Principal Component Adversarial Example

IEEE Trans Image Process. 2020 Feb 28. doi: 10.1109/TIP.2020.2975918. Online ahead of print.

Abstract

Despite having achieved excellent performance on various tasks, deep neural networks have been shown to be susceptible to adversarial examples, i.e., visual inputs crafted with structural imperceptible noise. To explain this phenomenon, previous works implicate the weak capability of the classification models and the difficulty of the classification tasks. These explanations appear to account for some of the empirical observations but lack deep insight into the intrinsic nature of adversarial examples, such as the generation method and transferability. Furthermore, previous works generate adversarial examples completely rely on a specific classifier (model). Consequently, the attack ability of adversarial examples is strongly dependent on the specific classifier. More importantly, adversarial examples cannot be generated without a trained classifier.
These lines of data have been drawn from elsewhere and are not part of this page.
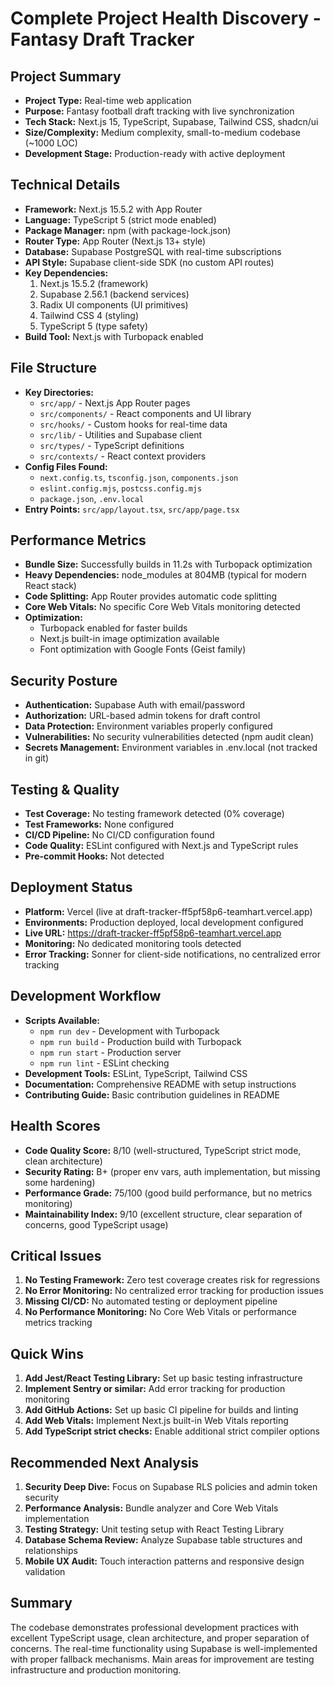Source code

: # Complete Project Health Discovery - Fantasy Draft Tracker

## Project Summary
- **Project Type:** Real-time web application
- **Purpose:** Fantasy football draft tracking with live synchronization
- **Tech Stack:** Next.js 15, TypeScript, Supabase, Tailwind CSS, shadcn/ui
- **Size/Complexity:** Medium complexity, small-to-medium codebase (~1000 LOC)
- **Development Stage:** Production-ready with active deployment

## Technical Details
- **Framework:** Next.js 15.5.2 with App Router
- **Language:** TypeScript 5 (strict mode enabled)
- **Package Manager:** npm (with package-lock.json)
- **Router Type:** App Router (Next.js 13+ style)
- **Database:** Supabase PostgreSQL with real-time subscriptions
- **API Style:** Supabase client-side SDK (no custom API routes)
- **Key Dependencies:** 
  1. Next.js 15.5.2 (framework)
  2. Supabase 2.56.1 (backend services)
  3. Radix UI components (UI primitives)
  4. Tailwind CSS 4 (styling)
  5. TypeScript 5 (type safety)
- **Build Tool:** Next.js with Turbopack enabled

## File Structure
- **Key Directories:** 
  - `src/app/` - Next.js App Router pages
  - `src/components/` - React components and UI library
  - `src/hooks/` - Custom hooks for real-time data
  - `src/lib/` - Utilities and Supabase client
  - `src/types/` - TypeScript definitions
  - `src/contexts/` - React context providers
- **Config Files Found:** 
  - `next.config.ts`, `tsconfig.json`, `components.json`
  - `eslint.config.mjs`, `postcss.config.mjs`
  - `package.json`, `.env.local`
- **Entry Points:** `src/app/layout.tsx`, `src/app/page.tsx`

## Performance Metrics
- **Bundle Size:** Successfully builds in 11.2s with Turbopack optimization
- **Heavy Dependencies:** node_modules at 804MB (typical for modern React stack)
- **Code Splitting:** App Router provides automatic code splitting
- **Core Web Vitals:** No specific Core Web Vitals monitoring detected
- **Optimization:** 
  - Turbopack enabled for faster builds
  - Next.js built-in image optimization available
  - Font optimization with Google Fonts (Geist family)

## Security Posture
- **Authentication:** Supabase Auth with email/password
- **Authorization:** URL-based admin tokens for draft control
- **Data Protection:** Environment variables properly configured
- **Vulnerabilities:** No security vulnerabilities detected (npm audit clean)
- **Secrets Management:** Environment variables in .env.local (not tracked in git)

## Testing & Quality
- **Test Coverage:** No testing framework detected (0% coverage)
- **Test Frameworks:** None configured
- **CI/CD Pipeline:** No CI/CD configuration found
- **Code Quality:** ESLint configured with Next.js and TypeScript rules
- **Pre-commit Hooks:** Not detected

## Deployment Status
- **Platform:** Vercel (live at draft-tracker-ff5pf58p6-teamhart.vercel.app)
- **Environments:** Production deployed, local development configured
- **Live URL:** https://draft-tracker-ff5pf58p6-teamhart.vercel.app
- **Monitoring:** No dedicated monitoring tools detected
- **Error Tracking:** Sonner for client-side notifications, no centralized error tracking

## Development Workflow
- **Scripts Available:**
  - `npm run dev` - Development with Turbopack
  - `npm run build` - Production build with Turbopack
  - `npm run start` - Production server
  - `npm run lint` - ESLint checking
- **Development Tools:** ESLint, TypeScript, Tailwind CSS
- **Documentation:** Comprehensive README with setup instructions
- **Contributing Guide:** Basic contribution guidelines in README

## Health Scores
- **Code Quality Score:** 8/10 (well-structured, TypeScript strict mode, clean architecture)
- **Security Rating:** B+ (proper env vars, auth implementation, but missing some hardening)
- **Performance Grade:** 75/100 (good build performance, but no metrics monitoring)
- **Maintainability Index:** 9/10 (excellent structure, clear separation of concerns, good TypeScript usage)

## Critical Issues
1. **No Testing Framework:** Zero test coverage creates risk for regressions
2. **No Error Monitoring:** No centralized error tracking for production issues
3. **Missing CI/CD:** No automated testing or deployment pipeline
4. **No Performance Monitoring:** No Core Web Vitals or performance metrics tracking

## Quick Wins
1. **Add Jest/React Testing Library:** Set up basic testing infrastructure
2. **Implement Sentry or similar:** Add error tracking for production monitoring  
3. **Add GitHub Actions:** Set up basic CI pipeline for builds and linting
4. **Add Web Vitals:** Implement Next.js built-in Web Vitals reporting
5. **Add TypeScript strict checks:** Enable additional strict compiler options

## Recommended Next Analysis
1. **Security Deep Dive:** Focus on Supabase RLS policies and admin token security
2. **Performance Analysis:** Bundle analyzer and Core Web Vitals implementation
3. **Testing Strategy:** Unit testing setup with React Testing Library
4. **Database Schema Review:** Analyze Supabase table structures and relationships
5. **Mobile UX Audit:** Touch interaction patterns and responsive design validation

## Summary
The codebase demonstrates professional development practices with excellent TypeScript usage, clean architecture, and proper separation of concerns. The real-time functionality using Supabase is well-implemented with proper fallback mechanisms. Main areas for improvement are testing infrastructure and production monitoring.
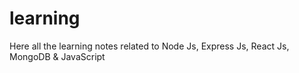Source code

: # learning
Here all the learning notes related to Node Js, Express Js, React Js, MongoDB &amp; JavaScript
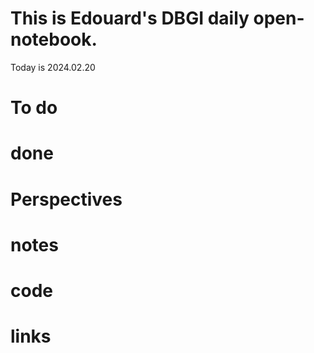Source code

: 
# This is Edouard's DBGI daily open-notebook.

Today is 2024.02.20

# To do

# done

# Perspectives

# notes

# code

# links

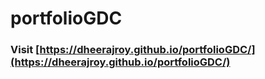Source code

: # portfolioGDC

### Visit [https://dheerajroy.github.io/portfolioGDC/](https://dheerajroy.github.io/portfolioGDC/)
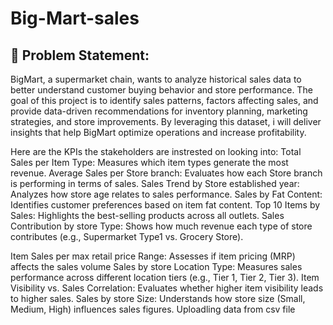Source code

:# Big-Mart-sales

## 📌 Problem Statement:
BigMart, a supermarket chain, wants to analyze historical sales data to better understand customer buying behavior and store performance. The goal of this project is to identify sales patterns, factors affecting sales, and provide data-driven recommendations for inventory planning, marketing strategies, and store improvements. By leveraging this dataset, i will deliver insights that help BigMart optimize operations and increase profitability.

Here are the KPIs the stakeholders are instrested on looking into:
Total Sales per Item Type: Measures which item types generate the most revenue.
Average Sales per Store branch: Evaluates how each Store branch is performing in terms of sales.
Sales Trend by Store established year: Analyzes how store age relates to sales performance.
Sales by Fat Content: Identifies customer preferences based on item fat content.
Top 10 Items by Sales: Highlights the best-selling products across all outlets.
Sales Contribution by store Type: Shows how much revenue each type of store contributes (e.g., Supermarket Type1 vs. Grocery Store).

Item Sales per max retail price Range: Assesses if item pricing (MRP) affects the sales volume
Sales by store Location Type: Measures sales performance across different location tiers (e.g., Tier 1, Tier 2, Tier 3).
Item Visibility vs. Sales Correlation: Evaluates whether higher item visibility leads to higher sales.
Sales by store Size: Understands how store size (Small, Medium, High) influences sales figures.
Uploadling data from csv file
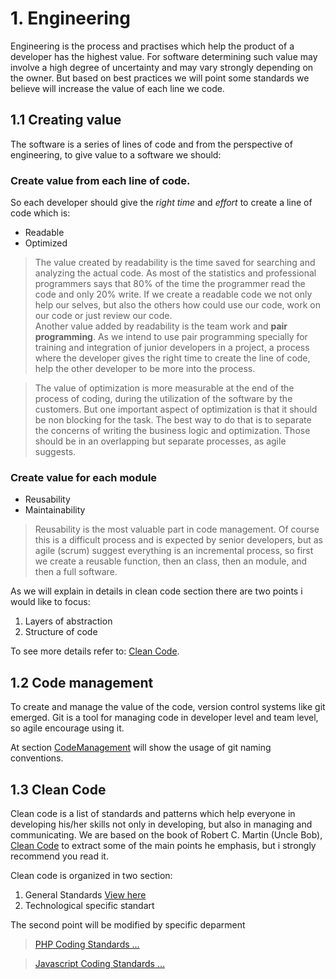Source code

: # 1. Engineering

Engineering is the process and practises which help the product of a developer has the highest value. For software determining such value may involve a high degree of uncertainty and may vary strongly depending on the owner. But based on best practices we will point some standards we believe will increase the value of each line we code.

## 1.1 Creating value

The software is a series of lines of code and from the perspective of engineering, to give value to a software we should:

### Create value from each line of code.

So each developer should give the _right time_ and _effort_ to create a line of code which is:

- Readable
- Optimized

> The value created by readability is the time saved for searching and analyzing the actual code. As most of the statistics and professional programmers says that 80% of the time the programmer read the code and only 20% write. If we create a readable code we not only help our selves, but also the others how could use our code, work on our code or just review our code.
> <br>
> Another value added by readability is the team work and **pair programming**. As we intend to use pair programming specially for training and integration of junior developers in a project, a process where the developer gives the right time to create the line of code, help the other developer to be more into the process.

> The value of optimization is more measurable at the end of the process of coding, during the utilization of the software by the customers. But one important aspect of optimization is that it should be non blocking for the task. The best way to do that is to separate the concerns of writing the business logic and optimization. Those should be in an overlapping but separate processes, as agile suggests.

### Create value for each module

- Reusability
- Maintainability

> Reusability is the most valuable part in code management.
> Of course this is a difficult process and is expected by senior developers, but as agile (scrum) suggest everything is an incremental process, so first we create a reusable function, then an class, then an module, and then a full software.

As we will explain in details in clean code section there are two points i would like to focus:

1. Layers of abstraction
2. Structure of code

To see more details refer to: [Clean Code](./Engineering/CleanCode).

## 1.2 Code management

To create and manage the value of the code, version control systems like git emerged. Git is a tool for managing code in developer level and team level, so agile encourage using it.

At section [CodeManagement](./Engineering/CodeManagement) will show the usage of git naming conventions.

## 1.3 Clean Code

Clean code is a list of standards and patterns which help everyone in developing his/her skills not only in developing, but also in managing and communicating. We are based on the book of Robert C. Martin (Uncle Bob), [Clean Code](./CleanCodeBook) to extract some of the main points he emphasis, but i strongly recommend you read it.

Clean code is organized in two section:

1. General Standards [View here](./Engineering/CleanCode)
2. Technological specific standart

The second point will be modified by specific deparment

> [PHP Coding Standards ...](./Engineering/CleanCode/php)

> [Javascript Coding Standards ...](./Engineering/CleanCode/js)
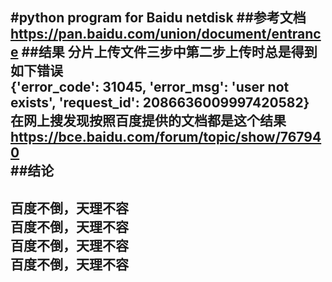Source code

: #python program for Baidu netdisk
##参考文档
https://pan.baidu.com/union/document/entrance
##结果
分片上传文件三步中第二步上传时总是得到如下错误   
{'error_code': 31045, 'error_msg': 'user not exists', 'request_id': 2086636009997420582}   
在网上搜发现按照百度提供的文档都是这个结果   
https://bce.baidu.com/forum/topic/show/767940    
##结论
--------------------------------------------------      
百度不倒，天理不容    
百度不倒，天理不容    
百度不倒，天理不容    
百度不倒，天理不容     
--------------------------------------------------   
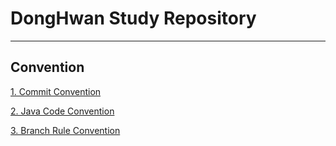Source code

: # DongHwan Study Repository

---

## Convention
[1. Commit Convention](https://github.com/dev-donghwan/donghwan-study/blob/main/info/convention/CommitConvention.md)

[2. Java Code Convention]()

[3. Branch Rule Convention]()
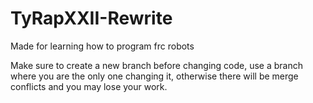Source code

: # TyRapXXII-Rewrite
Made for learning how to program frc robots

Make sure to create a new branch before changing code, use a branch where you are the only one changing it, otherwise there will be merge conflicts and you may lose your work.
In this paper, we raise a question: what is the real cause of the generation of adversarial examples? To answer this question, we propose a new concept, called the adversarial region, which explains the existence of adversarial examples as perturbations perpendicular to the tangent plane of the data manifold. This view yields a clear explanation of the transfer property across different models of adversarial examples. Moreover, with the notion of the adversarial region, we propose a novel target-free method to generate adversarial examples via principal component analysis. We verify our adversarial region hypothesis on a synthetic dataset and demonstrate through extensive experiments on real datasets that the adversarial examples generated by our method have competitive or even strong transferability compared with model-dependent adversarial example generating methods. Moreover, our experiment shows that the proposed method is more robust to defensive methods than previous methods.